> **GIVEN RECORDS**:

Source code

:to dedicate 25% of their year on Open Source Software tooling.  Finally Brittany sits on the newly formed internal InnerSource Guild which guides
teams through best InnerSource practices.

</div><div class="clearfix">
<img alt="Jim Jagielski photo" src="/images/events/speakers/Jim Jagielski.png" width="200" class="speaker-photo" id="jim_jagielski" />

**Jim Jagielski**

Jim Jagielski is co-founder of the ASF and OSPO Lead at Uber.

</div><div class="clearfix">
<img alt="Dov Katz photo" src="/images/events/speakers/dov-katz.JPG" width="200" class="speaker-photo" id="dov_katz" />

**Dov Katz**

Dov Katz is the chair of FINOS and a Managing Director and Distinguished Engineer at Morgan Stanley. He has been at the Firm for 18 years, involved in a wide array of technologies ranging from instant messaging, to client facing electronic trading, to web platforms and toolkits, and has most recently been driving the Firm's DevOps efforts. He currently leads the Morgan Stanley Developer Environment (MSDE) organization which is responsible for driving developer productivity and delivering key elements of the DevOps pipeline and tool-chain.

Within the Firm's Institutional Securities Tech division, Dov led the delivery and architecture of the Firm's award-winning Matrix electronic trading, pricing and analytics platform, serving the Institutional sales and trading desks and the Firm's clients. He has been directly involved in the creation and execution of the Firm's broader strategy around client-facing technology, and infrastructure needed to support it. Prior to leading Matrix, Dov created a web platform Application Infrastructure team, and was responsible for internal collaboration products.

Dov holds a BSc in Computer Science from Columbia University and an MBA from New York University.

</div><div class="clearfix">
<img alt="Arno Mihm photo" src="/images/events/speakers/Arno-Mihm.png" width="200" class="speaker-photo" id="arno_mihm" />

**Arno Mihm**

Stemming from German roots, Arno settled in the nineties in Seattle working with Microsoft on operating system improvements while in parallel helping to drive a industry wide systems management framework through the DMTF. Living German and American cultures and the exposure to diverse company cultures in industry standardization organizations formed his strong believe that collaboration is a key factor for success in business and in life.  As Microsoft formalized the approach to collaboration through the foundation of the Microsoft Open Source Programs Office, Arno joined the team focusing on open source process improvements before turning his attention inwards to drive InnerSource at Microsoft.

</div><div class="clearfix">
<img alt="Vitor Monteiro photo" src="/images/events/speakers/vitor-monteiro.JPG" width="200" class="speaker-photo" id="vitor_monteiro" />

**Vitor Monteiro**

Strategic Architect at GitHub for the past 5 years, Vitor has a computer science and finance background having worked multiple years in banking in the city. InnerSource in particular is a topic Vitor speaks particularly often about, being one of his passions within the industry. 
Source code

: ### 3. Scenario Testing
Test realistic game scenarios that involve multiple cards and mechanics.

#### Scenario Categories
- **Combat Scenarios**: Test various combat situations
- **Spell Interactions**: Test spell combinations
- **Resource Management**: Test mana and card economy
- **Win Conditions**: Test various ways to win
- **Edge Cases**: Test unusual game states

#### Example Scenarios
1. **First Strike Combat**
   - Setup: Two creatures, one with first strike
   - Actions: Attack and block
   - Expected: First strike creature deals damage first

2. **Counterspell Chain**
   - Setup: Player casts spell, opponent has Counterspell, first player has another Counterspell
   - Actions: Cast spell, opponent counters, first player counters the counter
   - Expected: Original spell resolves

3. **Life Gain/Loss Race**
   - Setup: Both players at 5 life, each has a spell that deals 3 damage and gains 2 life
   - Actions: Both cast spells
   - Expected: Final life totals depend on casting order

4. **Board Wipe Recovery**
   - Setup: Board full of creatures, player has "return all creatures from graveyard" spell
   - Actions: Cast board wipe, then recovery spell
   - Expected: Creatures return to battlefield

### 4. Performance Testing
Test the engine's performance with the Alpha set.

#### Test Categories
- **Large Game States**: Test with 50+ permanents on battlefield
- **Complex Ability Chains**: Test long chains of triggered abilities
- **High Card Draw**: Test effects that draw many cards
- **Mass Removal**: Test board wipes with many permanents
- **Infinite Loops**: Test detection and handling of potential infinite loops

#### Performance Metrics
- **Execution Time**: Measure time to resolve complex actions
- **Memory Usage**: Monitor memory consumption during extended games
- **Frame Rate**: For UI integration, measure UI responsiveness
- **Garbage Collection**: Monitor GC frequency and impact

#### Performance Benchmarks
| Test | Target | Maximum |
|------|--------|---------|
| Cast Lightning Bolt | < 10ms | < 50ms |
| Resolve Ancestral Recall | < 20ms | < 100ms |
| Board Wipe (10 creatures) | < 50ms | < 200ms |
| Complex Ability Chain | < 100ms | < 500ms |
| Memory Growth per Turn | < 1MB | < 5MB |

> **WHAT THIS TASK INVOLVES**:
Recast the data from the line with "#### Example Scenarios" up to and including the line with "- **Infinite Loops**: Test" as a numbered list, leaving out any blank lines.

> **RESPONSE TO THE EXERCISE**:
1. #### Example Scenarios
2. 1. **First Strike Combat**
3.    - Setup: Two creatures, one with first strike
4.    - Actions: Attack and block
5.    - Expected: First strike creature deals damage first
6. 2. **Counterspell Chain**
7.    - Setup: Player casts spell, opponent has Counterspell, first player has another Counterspell
8.    - Actions: Cast spell, opponent counters, first player counters the counter
9.    - Expected: Original spell resolves
10. 3. **Life Gain/Loss Race**
11.    - Setup: Both players at 5 life, each has a spell that deals 3 damage and gains 2 life
12.    - Actions: Both cast spells
13.    - Expected: Final life totals depend on casting order
14. 4. **Board Wipe Recovery**
15.    - Setup: Board full of creatures, player has "return all creatures from graveyard" spell
16.    - Actions: Cast board wipe, then recovery spell
17.    - Expected: Creatures return to battlefield
18. ### 4. Performance Testing
19. Test the engine's performance with the Alpha set.
20. #### Test Categories
21. - **Large Game States**: Test with 50+ permanents on battlefield
22. - **Complex Ability Chains**: Test long chains of triggered abilities
23. - **High Card Draw**: Test effects that draw many cards
24. - **Mass Removal**: Test board wipes with many permanents
25. - **Infinite Loops**: Test detection and handling of potential infinite loops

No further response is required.